O ex-presidente Donald Trump se vê em uma situação complicada na disputa do Senado do Texas, enquanto os republicanos enfrentam a possibilidade de um intenso segundo turno.

Os republicanos do Senado estão em um verdadeiro dilema no Texas. Durante meses, solicitaram a Donald Trump que endossasse o senador John Cornyn, na esperança de evitar uma disputa acirrada e dispendiosa nas primárias. No entanto, Trump tomou uma postura inesperada, recusando-se a dar apoio ao candidato.
Em uma tentativa de demonstrar sua influência, o ex-presidente foi até o Texas e convidou todos os concorrentes para um evento, mas não fez nenhuma escolha em favor de um candidato específico na corrida pelo Senado. Essa abordagem gerou um clima de incerteza entre os candidatos e seus apoiadores.

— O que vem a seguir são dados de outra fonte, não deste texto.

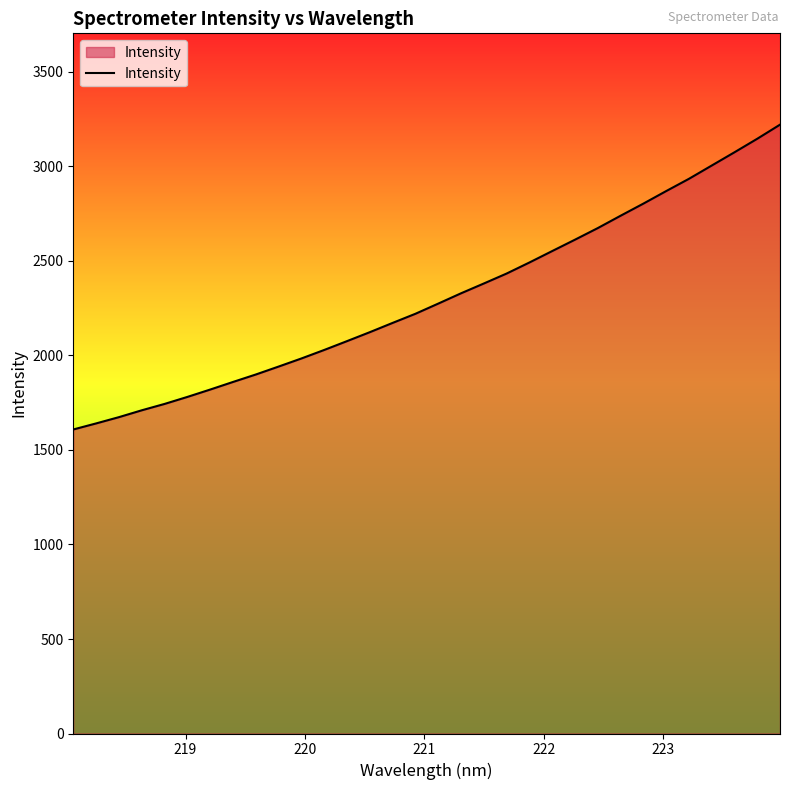

What is the difference between the maximum and minimum values?

1612.7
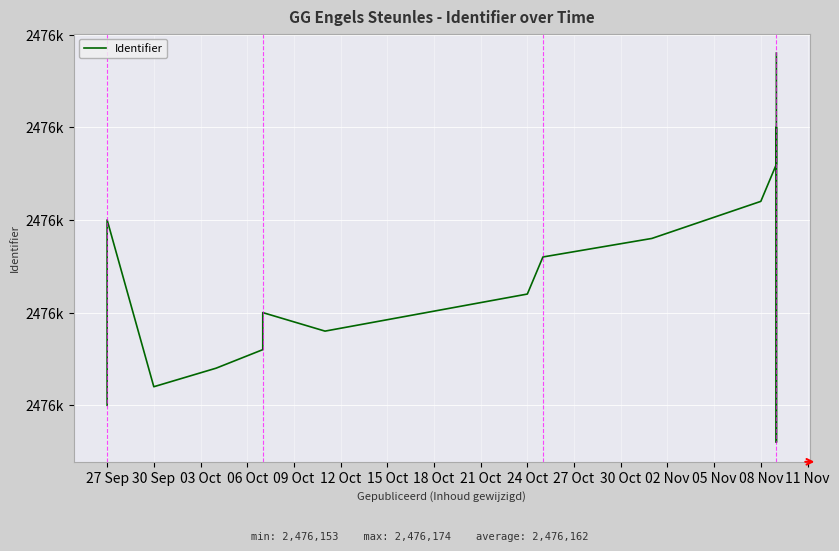

What position from the right is 21 Oct?

8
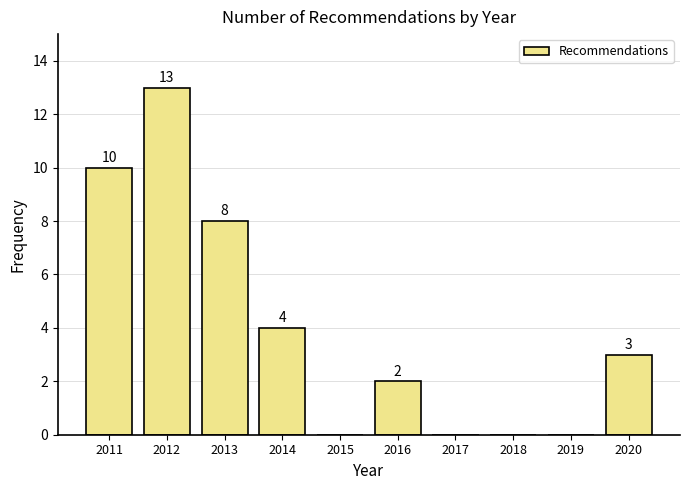

Reading right to left, what are all the values shown in this chart?

2020=3	2019=0	2018=0	2017=0	2016=2	2015=0	2014=4	2013=8	2012=13	2011=10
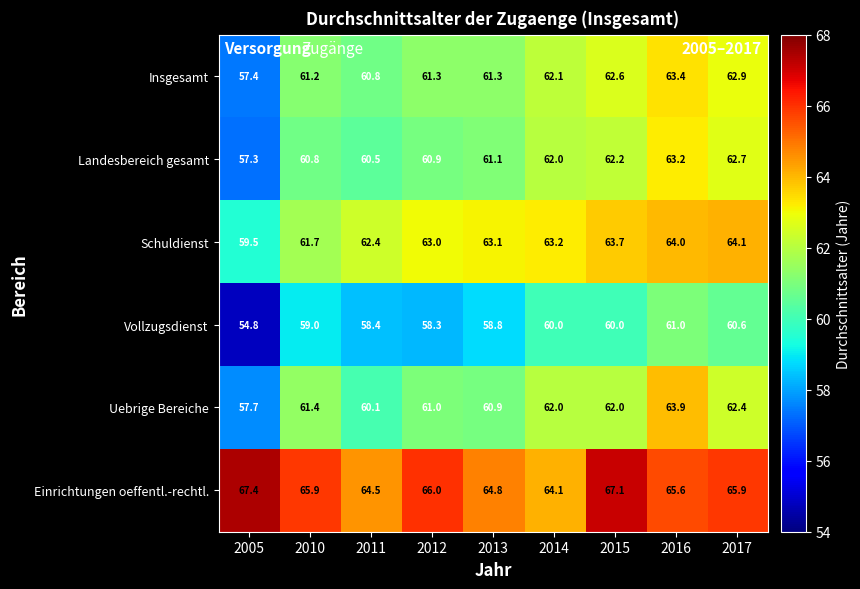

What is the minimum value shown in the chart?

54.8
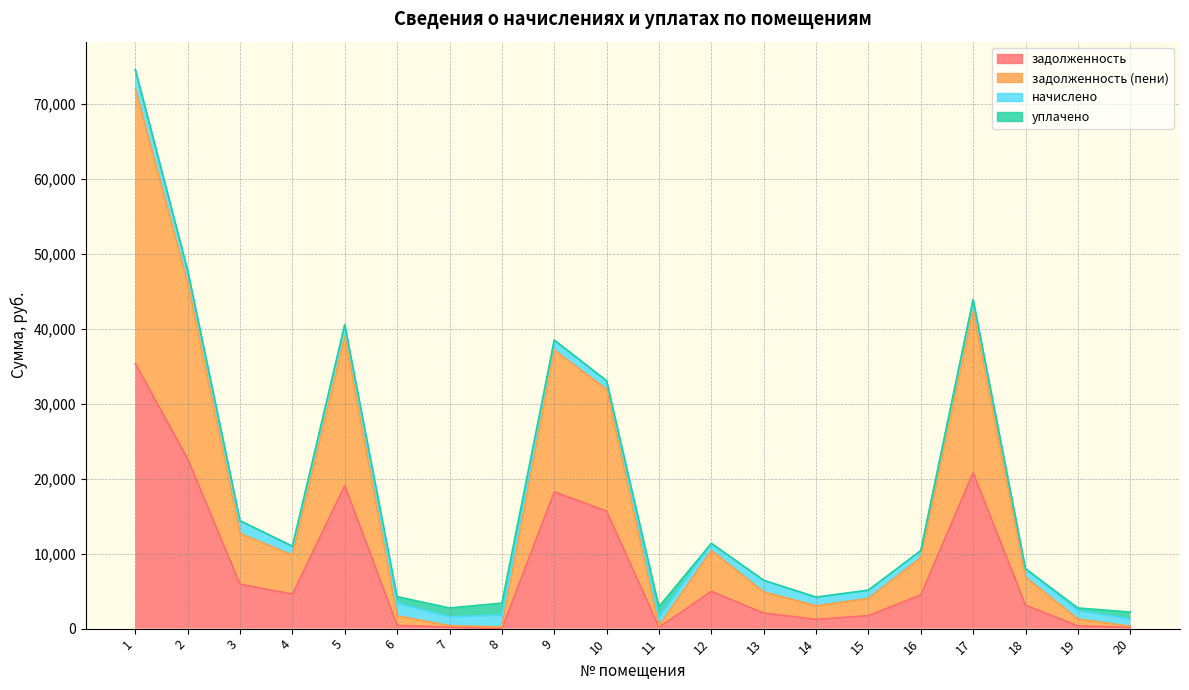

True or false: задолженность has a value of 2790.3 at 15.

False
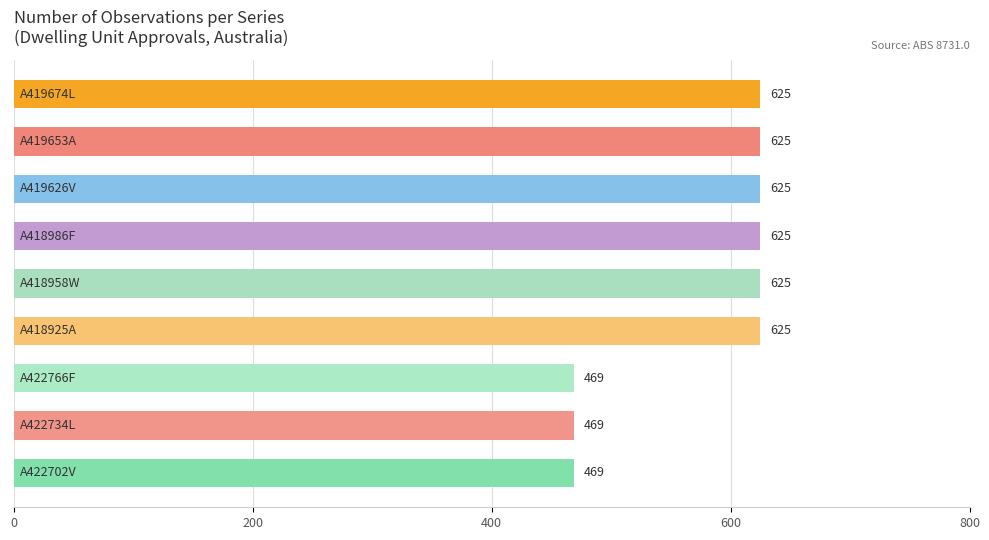

Reading top to bottom, extract all data points from this chart.

625	625	625	625	625	625	469	469	469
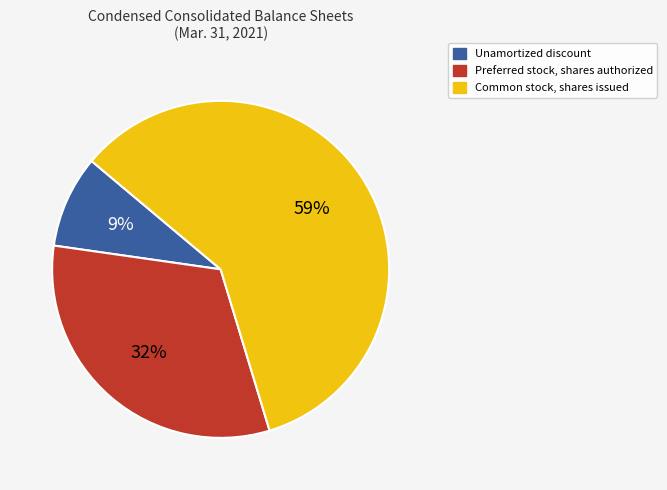

To the nearest percent, what is the difference between the largest and smallest slice percentages?

50%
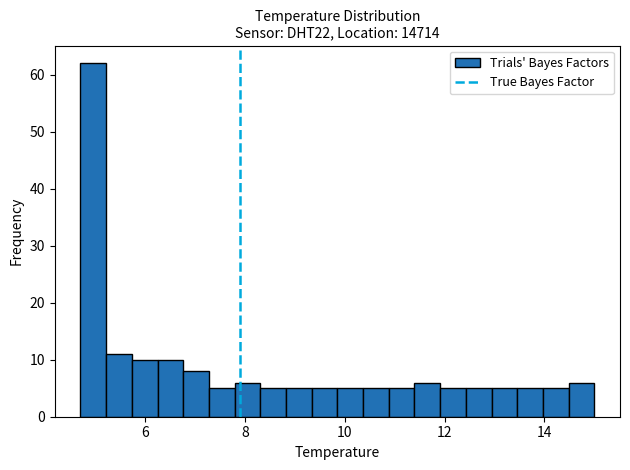

Read against the x-axis, roughly where is the centre of the tallest bar?

5.0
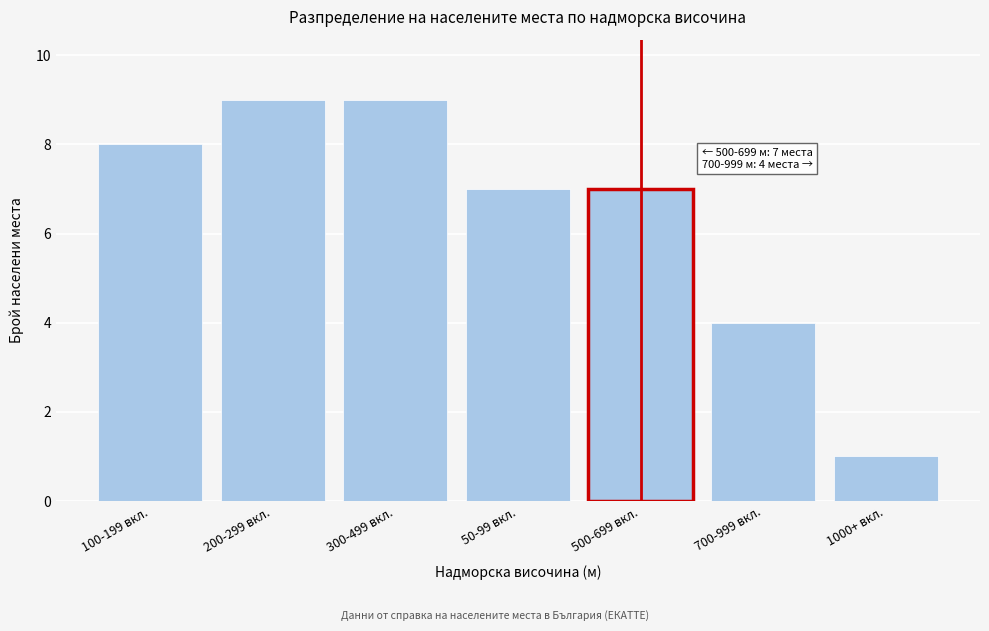

Reading left to right, list all the values displayed in this chart.

100-199 вкл.=8	200-299 вкл.=9	300-499 вкл.=9	50-99 вкл.=7	500-699 вкл.=7	700-999 вкл.=4	1000+ вкл.=1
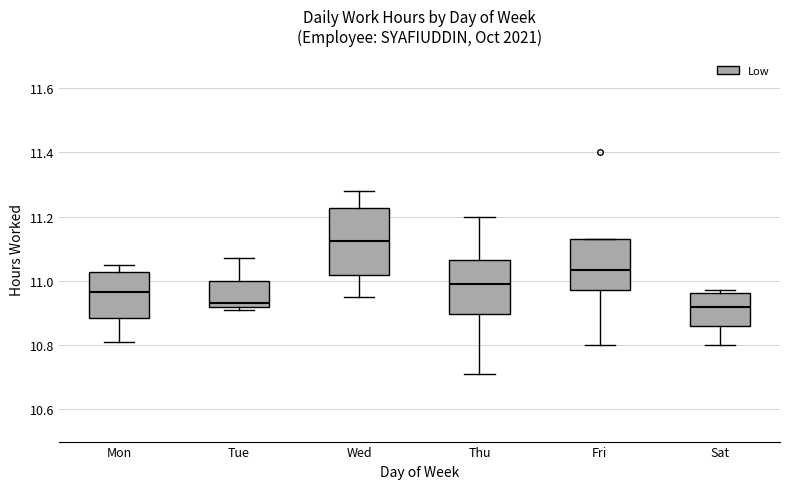

Reading left to right, transcribe this box plot: for each box, give where its median line is, the range the box spans, and where its two whiskers end, as read against the y-axis. The values are not printed on the chart, so give them approximately, as read against the axis.

Mon: median 10.96, box 10.88 to 11.02, whiskers 10.82 to 11.06
Tue: median 10.94, box 10.92 to 11.00, whiskers 10.92 (just below the box's lower edge) to 11.08
Wed: median 11.12, box 11.02 to 11.22, whiskers 10.96 to 11.28
Thu: median 11.00, box 10.90 to 11.06, whiskers 10.72 to 11.20
Fri: median 11.04, box 10.98 to 11.14, whiskers 10.80 to 11.14
Sat: median 10.92, box 10.86 to 10.96, whiskers 10.80 to 10.98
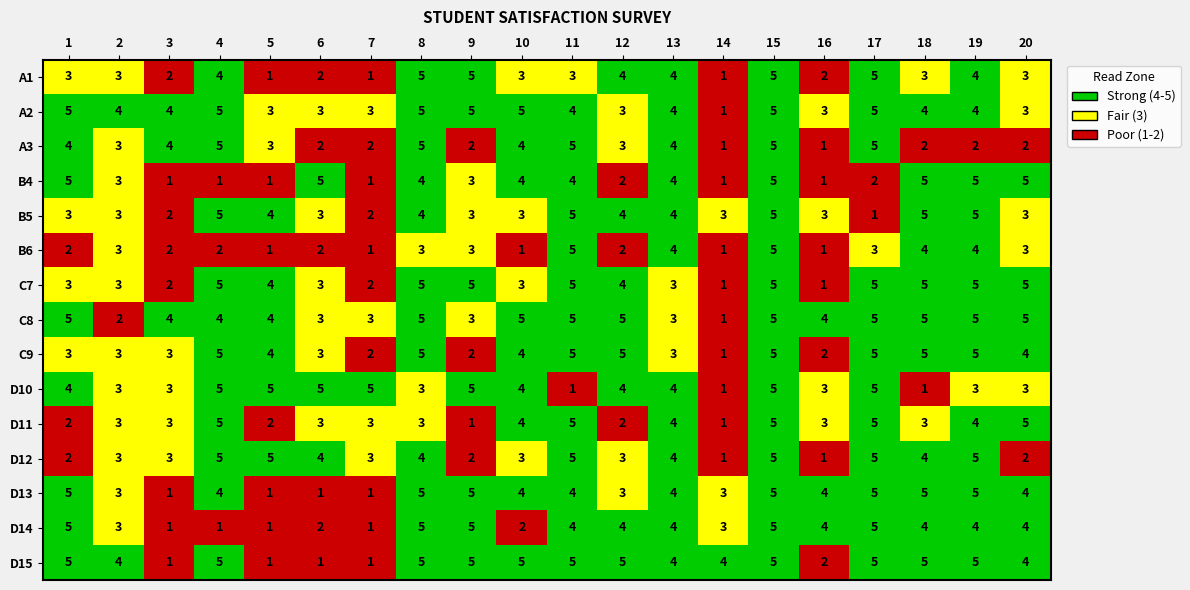

What is the difference between the maximum and minimum values in the D10 series?

4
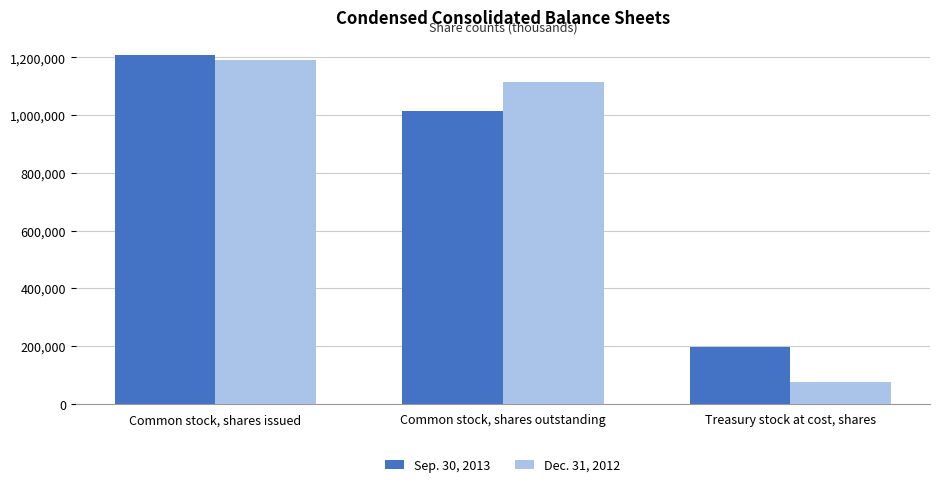

Which series has the widest spread of values?

Dec. 31, 2012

O panorama das primárias republicanas se desenrolou conforme muitos analistas previam. Cornyn e o Procurador Geral do Texas, Ken Paxton, estão separados por menos de dois pontos percentuais e se preparam para um segundo turno, já que nenhum dos candidatos conseguiu atingir a marca de 50% dos votos. Essa situação é vista como um pesadelo para o partido de Trump.
O ex-operador político do Texas, Mark McKinnon, comentou sobre a apreensão dentro do partido: “Uma tempestade perfeita se forma para os democratas do Texas. Eles têm um candidato capaz de atrair moderados e republicanos mais suaves. Talarico pode ser o líder que leva os democratas do Lone Star a sair do deserto em que estão há 35 anos.”
Agora, pressionado pela situação, Trump mudou de estratégia. Ele busca encerrar a disputa no Senado com uma abordagem semelhante a um reality show, onde pretende escolher um candidato através de um endosse, fazendo com que o outro concorrente na corrida desista.